Sonra Orta Öğretim aşamasında
verilen dersler le kişiye dört temel erdem olan Metanet, İtidal, Basiret ve Adalet
öğretilir.Bunların yanında gönlü genişleten, şahsiyete bütünlük kazandıran, vakur
bir insan olabilmeyi sağlayan diğer erdemleri de öğrenmesi sağlanır. Nedir
bunlar?Ketumiyet, itaat, alçak gönüllülük, Tanrıya iman, vicdan temizliği,
zamanın iyi kullanılması gibi erdemleri sağlayacak ve günlük hayatta
kullanabileceği bilgilerle mücehhez dersler verilir.
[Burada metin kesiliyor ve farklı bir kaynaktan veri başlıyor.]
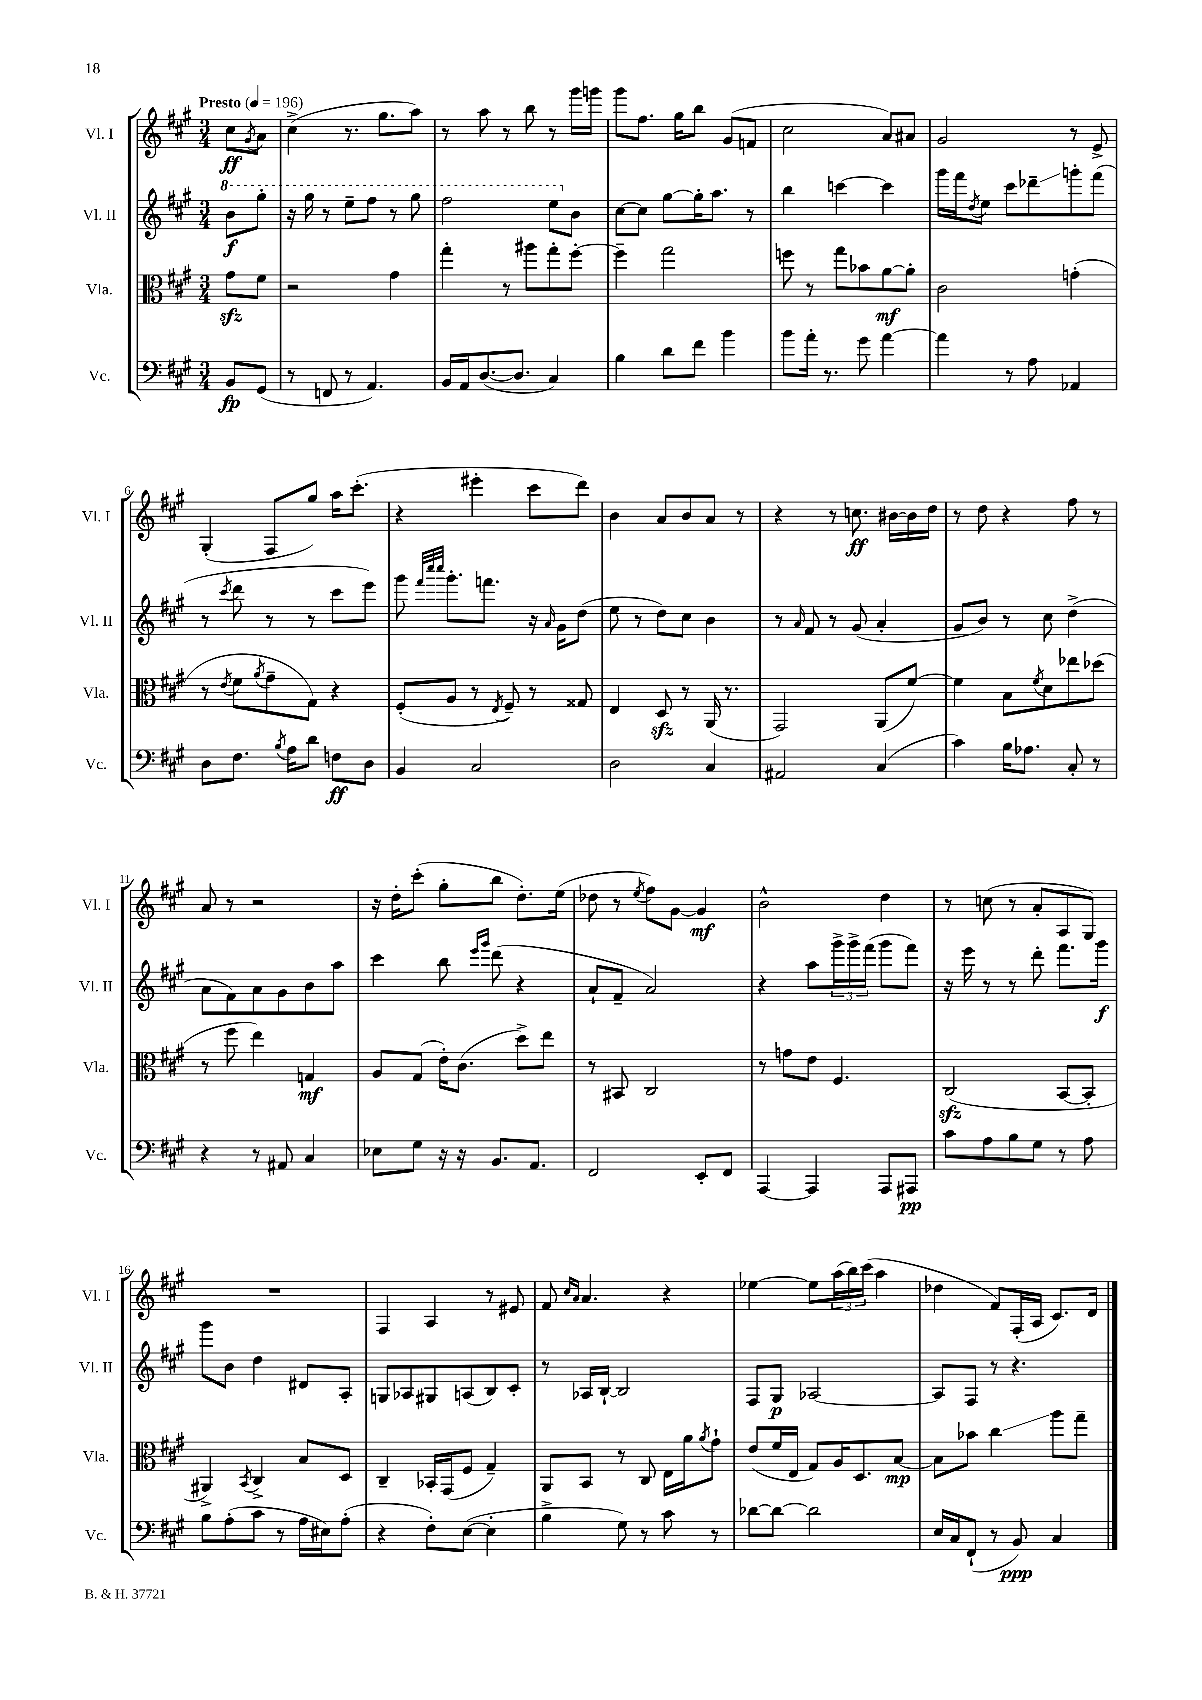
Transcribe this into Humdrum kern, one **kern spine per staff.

**kern	**kern	**kern	**kern
*staff4	*staff3	*staff2	*staff1
*clefF4	*clefC3	*clefG2	*clefG2
*k[f#c#g#]	*k[f#c#g#]	*k[f#c#g#]	*k[f#c#g#]
*M3/4	*M3/4	*M3/4	*M3/4
*MM196	*MM196	*MM196	*MM196
8BB	8g#	8bb	8cc#
.	.	.	8qg#
(8GG#	8f#	8ggg#'	8a
=	=	=	=
8r	2r	16r	(4cc#^
.	.	16ggg#	.
8FF	.	8r	.
8r	.	8eee~	8.r
4.AA)	.	8fff#	.
.	.	.	8.gg#
.	4g#	8r	.
.	.	8ggg#	8aa)
=	=	=	=
16BB	4gg#'	2fff#	8r
16AA	.	.	.
([8.D	.	.	8aa
.	8r	.	8r
8.D]	.	.	.
.	8aa#	.	8bb
4C#)	8gg#'	8eee	8r
.	[8ff#'	8b	16ggg#
.	.	.	16ggg
=	=	=	=
4B	4ff#~]	[8cc#	8ggg#
.	.	8cc#]	8.ff#
8d	2gg#	[8gg#	.
.	.	.	16gg#
8f#	.	16gg#']	8bb
.	.	8.aa	.
4b	.	.	(8g#
.	.	8r	8f
=	=	=	=
8b	8ff	4bb	2cc#
16a'	8r	.	.
8.r	.	.	.
.	8gg#	[4ccc	.
8g#	8b-	.	.
[4a	[8a	4ccc]	8a)
.	8a']	.	8a#
=	=	=	=
4a]	2c#	16ggg#	2g#
.	.	16fff#	.
.	.	8qdd	.
.	.	8ee	.
8r	.	8ccc#	.
8A	.	8ddd-~	.
4AA-	(4g'	8ggg'	8r
.	.	(8fff#	8e^
=	=	=	=
8D	8r	8r	(4G#'
.	8qe	8qccc#	.
8.F#	8f#	8ddd	.
.	8qa	.	.
.	8g#~	8r	8F#
8qB	.	.	.
16A	.	.	.
8d	8G#)	8r	8gg#)
8F	4r	8ccc#	16aa
.	.	.	(8.ccc#'
8D	.	8eee)	.
=	=	=	=
4BB	(8F#'	8ggg#	4r
.	.	32qqfff#	.
.	.	32qqcccc#	.
.	.	32qqcccc#	.
.	8A	8.ggg#'	.
2C#	8r	.	4eee#'
.	.	8.fff	.
.	8qE	.	.
.	8F#~)	.	.
.	8r	16r	8ccc#
.	.	16qqa	.
.	.	16g#	.
.	8G##	(8dd	8ddd)
=	=	=	=
2D	4E	8ee	4b
.	.	8r	.
.	8D	8dd)	8a
.	8r	8cc#	8b
4C#	(16AA	4b	8a
.	8.r	.	.
.	.	.	8r
=	=	=	=
2AA#	2GG#)	8r	4r
.	.	16qqa	.
.	.	8f#	.
.	.	8r	8r
.	.	(8g#	8.cc
(4C#	(8AA	4a'	.
.	.	.	[16b#
.	[8f#)	.	16b#]
.	.	.	16dd
=	=	=	=
4c#)	4f#]	8g#	8r
.	.	8b)	8dd
16B	8B	8r	4r
8.A-	.	.	.
.	8qf#	.	.
.	8d	8cc#	.
8C#'	8ee-	(4dd^	8ff#
8r	(8dd-	.	8r
=	=	=	=
4r	8r	8a	8a
.	8ff#	8f#)	8r
8r	4ee)	8a	2r
8AA#	.	8g#	.
4C#	4G	8b	.
.	.	8aa	.
=	=	=	=
8E-	8A	4ccc#	16r
.	.	.	16dd'
8G#	(8G#	.	(8ccc#'
16r	16e')	8bb	8gg#'
16r	(8.c#	.	.
.	.	16qqeee	.
.	.	16qqggg#	.
8.BB	.	(8ddd	8bb
.	8dd^)	4r	8.dd')
8.AA	.	.	.
.	8ee	.	.
.	.	.	(16ee
=	=	=	=
2FF#	8r	8a`	8dd-
.	8BB#	8f#~	8r
.	.	.	8qee
.	2C#	2a)	8ff#)
.	.	.	[8g#
8EE'	.	.	4g#]
8FF#	.	.	.
=	=	=	=
[4AAA	8r	4r	2b^^
.	8g	.	.
4AAA]	8e	8aa	.
.	4.F#	24ggg#^	.
.	.	24ggg#^	.
.	.	(24fff#	.
8AAA	.	8ggg#	4dd
8AAA#	.	8fff#)	.
=	=	=	=
8c#	(2C#	16r	8r
.	.	16eee	.
8A	.	8r	(8cc
8B	.	8r	8r
8G#	.	8ddd'	8a'
8r	[8BB	8.fff#	8A
8A	8BB']	.	8G#)
.	.	16ggg#	.
=	=	=	=
8B	4AA#^)	8ggg#	2.r
(8A'	.	8b	.
.	8qBB	.	.
8c#	4C#^	4dd	.
8r	.	.	.
16A	8B	8d#	.
16E#)	.	.	.
(8A'	8D	8A'	.
=	=	=	=
4r	4C#~	8G	4F#
.	.	8A-	.
8F#')	16BB-'	8G#	4A
.	(16GG#	.	.
([8E	8F#	(8A	.
4E']	4G#~)	8B)	8r
.	.	8c#'	8e#
=	=	=	=
4B^	8AA	8r	8f#
.	.	.	16qqcc#
.	.	.	16qqa
.	8BB	16A-	4.a
.	.	[16B`	.
8G#)	8r	2B]	.
8r	8C#	.	.
8c#	16E	.	4r
.	16a	.	.
.	8qa	.	.
8r	8g#`	.	.
=	=	=	=
[8d-	(8e	8F#	[4ee-
8d-_	16f#	8G#	.
.	16E	.	.
2d-]	8G#)	[2A-	8ee-]
.	16A	.	(24aa
.	.	.	24bb)
.	8.D	.	.
.	.	.	(24ccc#
.	.	.	4aa
.	[8B	.	.
=	=	=	=
16E	8B]	8A-]	4dd-
16C#	.	.	.
(8FF#`	8b-	8F#	.
8r	4cc#	8r	8f#)
8BB)	.	4.r	(16F#'
.	.	.	16A
4C#	8aa	.	8.c#)
.	8gg#~	.	.
.	.	.	16d
==	==	==	==
*-	*-	*-	*-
Dostlar,İşte Tevhid-i tedrisat ın
sonuç olarak yeni toplumun oluşmasında takip ettiği ilk ve orta eğitim sistemi çocukluğu ve gençliği sembolize eden bu derecelerde,
çırak ve kalfa Türk insanı bu gün kullanımdan kalkan yeminin gereklerini yerine getirmeyi ve
kardeşçe bir hayatı düzenleyen kuralları öğrenir. Bu iki eğitim mertbesinin
öğretisi vicdana hitap eder ve Çıraklıktan çıkıp kendi kademe kademe benliğini inşa etmeyi
öğrenir.
90 yılda ülkemiz bahsini ettiğimiz eğitim
sistemi ile şu veya bu şekilde oynanmasa idi
belki de medeni ülkeler safında ilk sıralarda bir yerde olurdu.Ama 1950
li yıllardan itibaren bu sistem aşamalı bir şekilde kırpılarak amacından saptı
ve bu gün hukuken olmasa bile fiilen ortadan kalktı.Çocuklarımız birer robot
gibi yetiştirilmeye,okumuş cahiller ordusu oluşturulmaya başlandı.Giderek de
sözde liberal olan ,bireysel odaklı tam anlamı ile tüketici bir toplum oluşmaya
başladı.İmparatorluk döneminde ki gibi kulun kulu niteliğinde bir toplum
görünümü arz-ı endam etti. Türk insanın kaderi bu olmamalı bence.Peki ne
yapmalı diye sorabilirsiniz. Yeni gençliğin Taksim-Gezi haykırışını iyi tahlil
etmemiz gerektiği kanısındayım. Çünkü bu haykırış Yalnız Türkiye değil Tüm
dünya’ya bir mesajdı.
Tüm dünya gençliği kulun kulu
olmamak için baş kaldırdı.Kendi benliğine saygı istediği,onun da insan olduğunu
hatırlatmak için baş kaldırdı.Bence bu baş kaldırı Türkiye Cumhuriyeti’nin kuruluş felsefesi ile
ciddi bir paralellik arz etmekte.Ülkeyi yönetmeye talip olanlar olaylara bizim yukarıda sunmaya çalıştığımız bakış açısı ile bakarlarsa Gelecek
nesillerimiz daha mutlu bir ortamda yaşamış olacaklardır.Artık ülkeler
emperyalist çıkarları için top tüfek kullanmanın kendilerine pahalıya mal
olduğunu gördüklerinden psikolojik savaş
diyebileceğim yöntemlerle insanlığı egemenlikleri altına almaya çalışmaktalar.Onlar
için en makbul insan türü düşünmeyen,üretmeyen,mutlak itaat eden,yanlızca
gününü düşünen,ben merkezci ,sevgiden uzak,sevgiyi seksle karıştıran iç güdüsel
dürtülerle yaşayan insan türüdür.İnsan eğitimini değil köle eğitimini ön gören
bir eğitim sistemi on lar için ciddi meseledir.Köle eğitimi dediğim şu; Tamamen
normatif beyin gücünü ön planda tutan
düşünmekten çok olduğu gibi uygulayan,sosyal anlamda analitik düşünmeyen sadece maddi
verileri tatbik ettiren bir eğitim sistemi.